Posted on: Mon, 05/03/2010 - 21:52 By: Tom Swiss

Joshua Kelly and Llara Brook came from Chantilly, Virginia, to see the O's beat Kansas City at Camden Yards. They were having a fine time, until they got lost leaving the stadium on the way home. Unaware of the high proportion of thuggish authority freaks that infest Baltimore's guardians of law 'n' order, they made the mistake of thinking that a cop might help, and ended up getting arrested for trespassing -- on a public street:

Collins said somehow they ended up in the Cherry Hill section of south Baltimore. Hopelessly lost, relief melted away concerns after they spotted a police vehicle.

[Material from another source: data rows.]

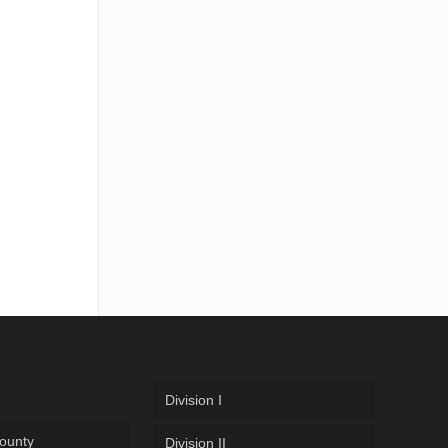
Division I
ounty
Division II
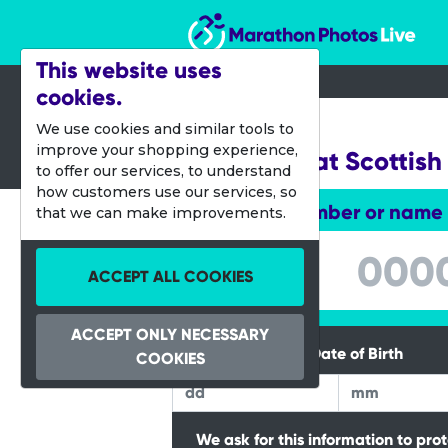
Marathon Photos Live
This website uses
cookies.
05 Oct 2013
We use cookies and similar tools to
improve your shopping experience,
Junior Great Scottish
to offer our services, to understand
how customers use our services, so
Enter bib number or name
that we can make improvements.
Enter bib number or name
ACCEPT ALL COOKIES
ACCEPT ONLY NECESSARY
Please Enter your Date of Birth
COOKIES
We ask for this information to pro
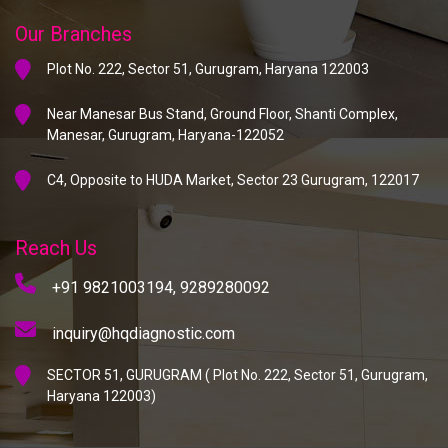
Our Branches
Plot No. 222, Sector 51, Gurugram, Haryana 122003
Near Manesar Bus Stand, Ground Floor, Shanti Complex,
Manesar, Gurugram, Haryana-122052
C4, Opposite to HUDA Market, Sector 23 Gurugram, 122017
Reach Us
+91 9821003194,
9289280092
inquiry@hqdiagnostic.com
SECTOR 51, GURUGRAM ( Plot No. 222, Sector 51, Gurugram,
Haryana 122003)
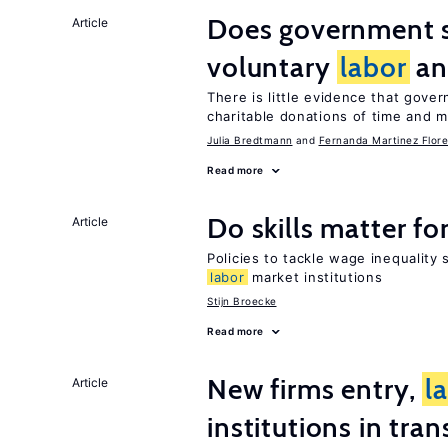
Does government 
Article
voluntary
labor
an
There is little evidence that gov
charitable donations of time and 
Julia Bredtmann
Fernanda Martinez Flore
Read more
Do skills matter fo
Article
Policies to tackle wage inequality 
labor
market institutions
Stijn Broecke
Read more
New firms entry,
l
Article
institutions in tra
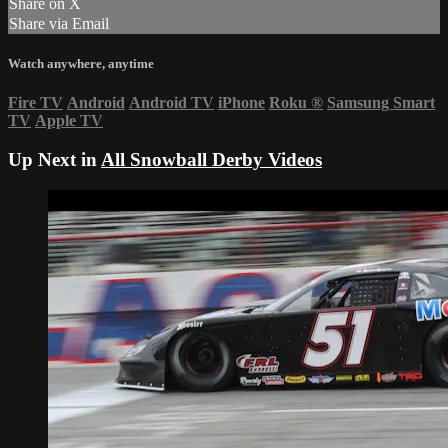
Share on X
Share via Email
Watch anywhere, anytime
Fire TV
Android
Android TV
iPhone
Roku
®
Samsung Smart
TV
Apple TV
Up Next in
All Snowball Derby Videos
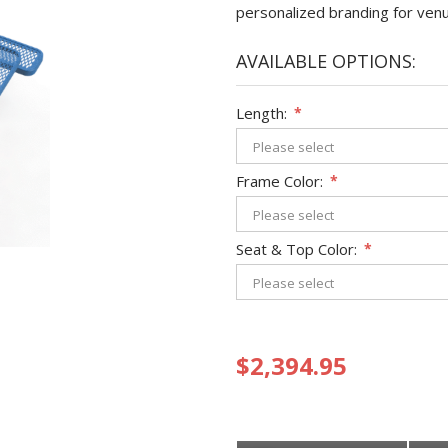
personalized branding for ven
AVAILABLE OPTIONS:
Length:
*
Frame Color:
*
Seat & Top Color:
*
$2,394.95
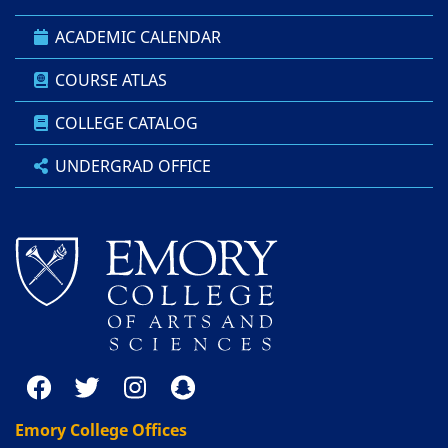
ACADEMIC CALENDAR
COURSE ATLAS
COLLEGE CATALOG
UNDERGRAD OFFICE
Emory College Offices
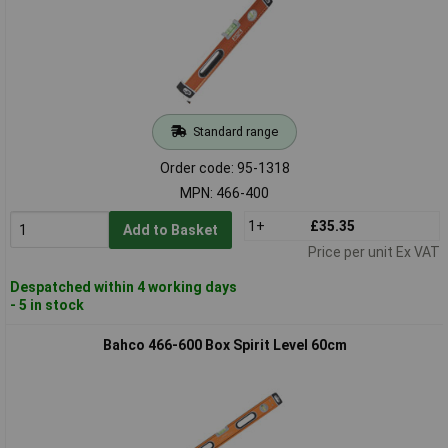
Standard range
Order code: 95-1318
MPN: 466-400
1+
£35.35
Add to Basket
Price per unit Ex VAT
Despatched within 4 working days
- 5 in stock
Bahco 466-600 Box Spirit Level 60cm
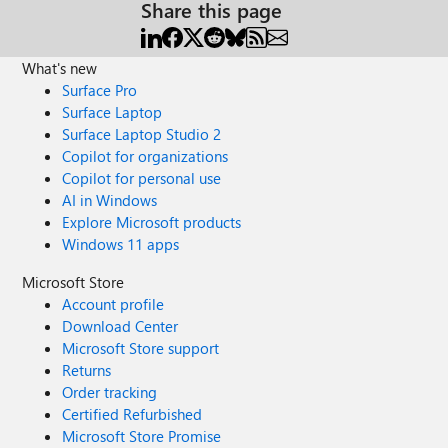
Share this page
What's new
Surface Pro
Surface Laptop
Surface Laptop Studio 2
Copilot for organizations
Copilot for personal use
AI in Windows
Explore Microsoft products
Windows 11 apps
Microsoft Store
Account profile
Download Center
Microsoft Store support
Returns
Order tracking
Certified Refurbished
Microsoft Store Promise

"I said, 'Thank goodness, could you please get us to 95?" Kelly said.

"The first thing that she said to us was no -- you just ran that stop sign, pull over," Brook said. "It wasn't a big deal. We'll pay the stop sign violation, but can we have directions?"

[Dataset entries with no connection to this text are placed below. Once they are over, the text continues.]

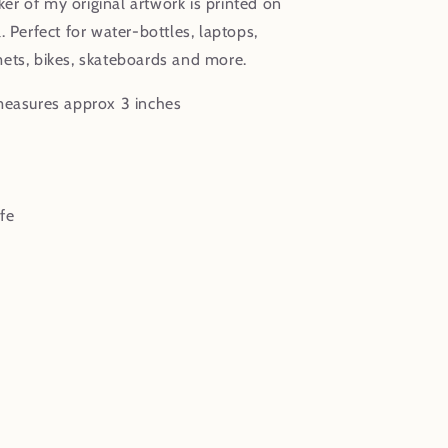
cker of my original artwork is printed on
. Perfect for water-bottles, laptops,
ets, bikes, skateboards and more.
measures approx 3 inches
fe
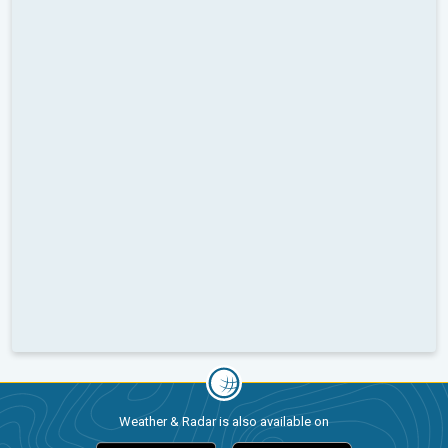
Weather & Radar is also available on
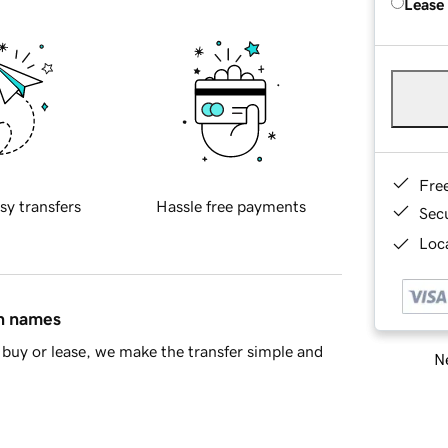
Lease
Fre
sy transfers
Hassle free payments
Sec
Loca
in names
buy or lease, we make the transfer simple and
Ne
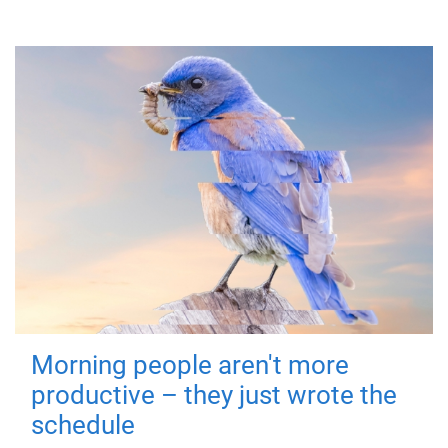
Morning people aren't more
productive – they just wrote the
schedule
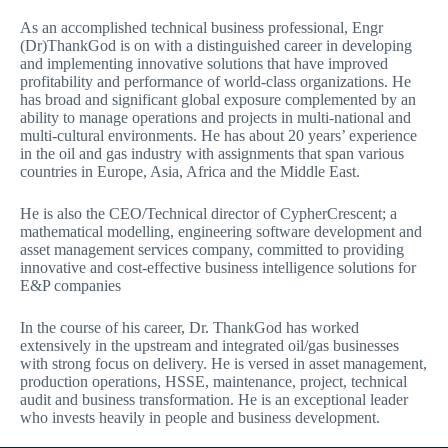
As an accomplished technical business professional, Engr
(Dr)ThankGod is on with a distinguished career in developing
and implementing innovative solutions that have improved
profitability and performance of world-class organizations. He
has broad and significant global exposure complemented by an
ability to manage operations and projects in multi-national and
multi-cultural environments. He has about 20 years’ experience
in the oil and gas industry with assignments that span various
countries in Europe, Asia, Africa and the Middle East.
He is also the CEO/Technical director of CypherCrescent; a
mathematical modelling, engineering software development and
asset management services company, committed to providing
innovative and cost-effective business intelligence solutions for
E&P companies
In the course of his career, Dr. ThankGod has worked
extensively in the upstream and integrated oil/gas businesses
with strong focus on delivery. He is versed in asset management,
production operations, HSSE, maintenance, project, technical
audit and business transformation. He is an exceptional leader
who invests heavily in people and business development.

"What she said was 'You found your own way in here, you can find your own way out.'" Kelly said.

...

"(Brook's father) was in the middle of giving us directions when the officer screeched up behind us and got out of the car and asked me to step out. I obeyed," Kelly said. "I obeyed everything -- stepped out of the car, put my hands behind my back, and the next thing I know, I was getting arrested for trespassing."

more cop video follies

Posted on: Thu, 04/22/2010 - 17:57 By: Tom Swiss

More from the "cops love video surveillance except when it's of them" file: the Seattle PD told Eric Rachner it had deleted the recordings of his questionable arrest, take by the department's standard-issue squad car video camera.

But Rachner's a computer security guy and didn't leave it that: he got ahold of the specs for their system, found out that the data was logged, demanded the logs under public disclosure laws, and eventually obtained to video that supposedly didn't exist.